● Task to complete:
Please copy exactly every line from the one that contains "Wind Dir & Speed" to the end of the data below, with both ends included and no other lines.

Page-level text extractions:
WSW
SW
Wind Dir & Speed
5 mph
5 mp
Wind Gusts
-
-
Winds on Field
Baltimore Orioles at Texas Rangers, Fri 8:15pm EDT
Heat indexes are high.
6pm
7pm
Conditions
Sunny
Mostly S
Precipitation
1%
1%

● Response:
Wind Dir & Speed
5 mph
5 mp
Wind Gusts
-
-
Winds on Field
Baltimore Orioles at Texas Rangers, Fri 8:15pm EDT
Heat indexes are high.
6pm
7pm
Conditions
Sunny
Mostly S
Precipitation
1%
1%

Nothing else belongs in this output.